**Çözülecek Problemler:**
A – AVM tasarısı üzerine yazıda yazar, tasarının AB hedeflerine göre hazırlandığı iddiası için neden “sözde” ifadesini kullanıyor? Bir ila üç cümleyle açıklayın.
B – AVM tasarısı üzerine yazıdan, “Buna rağmen tasarıya” sözlerini içeren ifadeyle başlayıp “anlatabilsek?” ile biten bölümü hiç değiştirmeden yazın.

**Belge Bölümü:**
----
Yıllardır beklenen “Alışveriş merkezleri” (AVM) tasarısı
TBMM komisyonlarında... Kamuoyu “darbe” gündemiyle yatıp kalktığından “sessiz
sedasız” yasalaşma yolunda... Oysa AVM’lerin de “kentlere darbe” olduğunu; kent
yaşamını “tüketim düzeni”ne tutsak ettiklerini; üretim ekonomisinin
köreltilmesinde “küresel sömürgecilik”le bütünleştiklerini bilmeyen kaldı mı?
Tarihsel çarşı-pazar geleneğimizi söndürerek, “kent ve yaşam kültürü”müzü yok
ettiklerini söylemekten de dilimizde tüy kalmadı...
Buna rağmen tasarıya ne “devrimci”lerden, ne “muhafazakâr”lardan, ne de
“kültür kurumları”mızdan bir ses var... Kendi esnafımızdan alışveriş yapmak
yerine “elin reyonları”nda el arabasıyla gezinmenin, “gelişme”ye değil
“yozlaşma”ya; kalkınmaya değil emperyalist sömürüye yaradığını bilmem ki nasıl
anlatabilsek?
Şehirciliğe ‘balyoz’
TBMM’deki tasarı sözde AB hedeflerine göre hazırlanmış! “Sözde” diyorum,
çünkü bütün Avrupa, AVM’leri “kent dışı”na çıkartırken bizimkiler diyor ki:
“İmar planında uygun yer yoksa bile kurul raporuyla yer açılabilir!” Nasıl
mı?
----
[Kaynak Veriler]

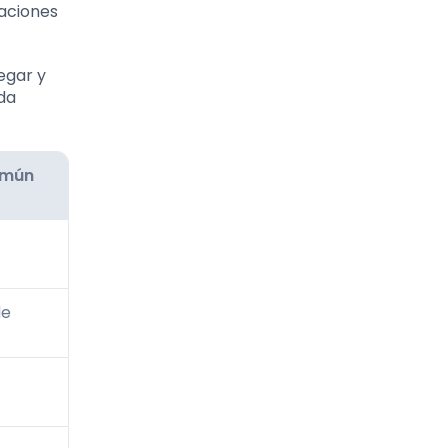
caciones
egar y
ada
omún
de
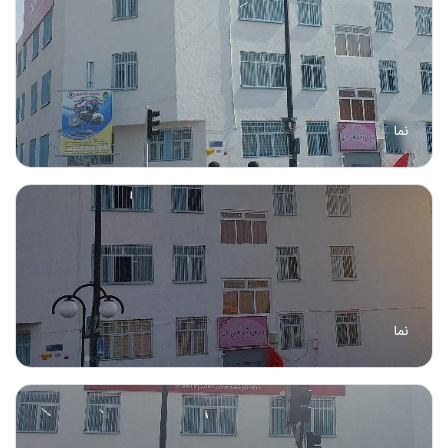
نما
نما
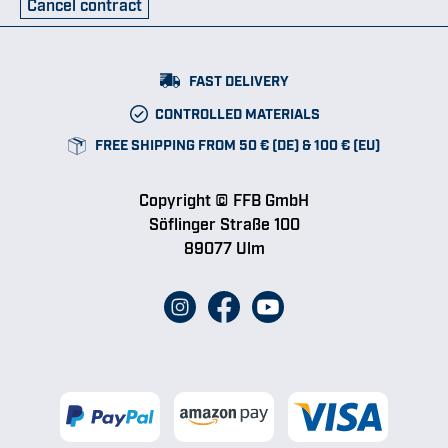
Cancel contract
FAST DELIVERY
CONTROLLED MATERIALS
FREE SHIPPING FROM 50 € (DE) & 100 € (EU)
Copyright © FFB GmbH
Söflinger Straße 100
89077 Ulm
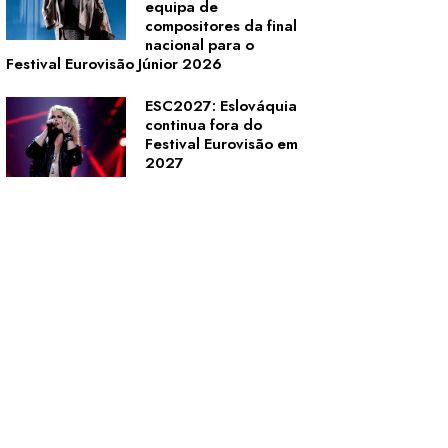
equipa de
compositores da final
nacional para o
Festival Eurovisão Júnior 2026
ESC2027: Eslováquia
continua fora do
Festival Eurovisão em
2027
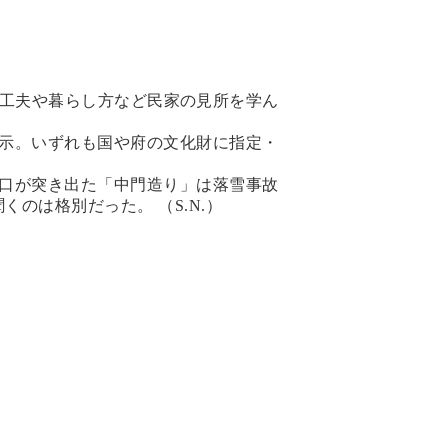
工夫や暮らし方など民家の見所を学ん
示。いずれも国や府の文化財に指定・
口が突き出た「中門造り」は落雪事故
のは格別だった。 （S.N.）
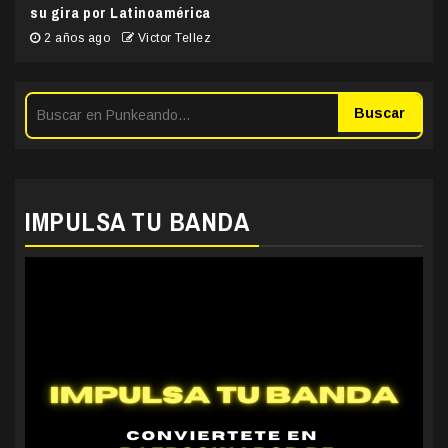
su gira por Latinoamérica
2 años ago
Victor Tellez
Buscar
IMPULSA TU BANDA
----
**Görevlerin Cevapları:**
A – Yazar “sözde” diyor, çünkü bütün Avrupa AVM'leri kent dışına çıkarırken bizimkiler, imar planında uygun yer olmasa bile kurul raporuyla yer açılabileceğini söylüyor.

B –
Buna rağmen tasarıya ne “devrimci”lerden, ne “muhafazakâr”lardan, ne de
“kültür kurumları”mızdan bir ses var... Kendi esnafımızdan alışveriş yapmak
yerine “elin reyonları”nda el arabasıyla gezinmenin, “gelişme”ye değil
“yozlaşma”ya; kalkınmaya değil emperyalist sömürüye yaradığını bilmem ki nasıl
anlatabilsek?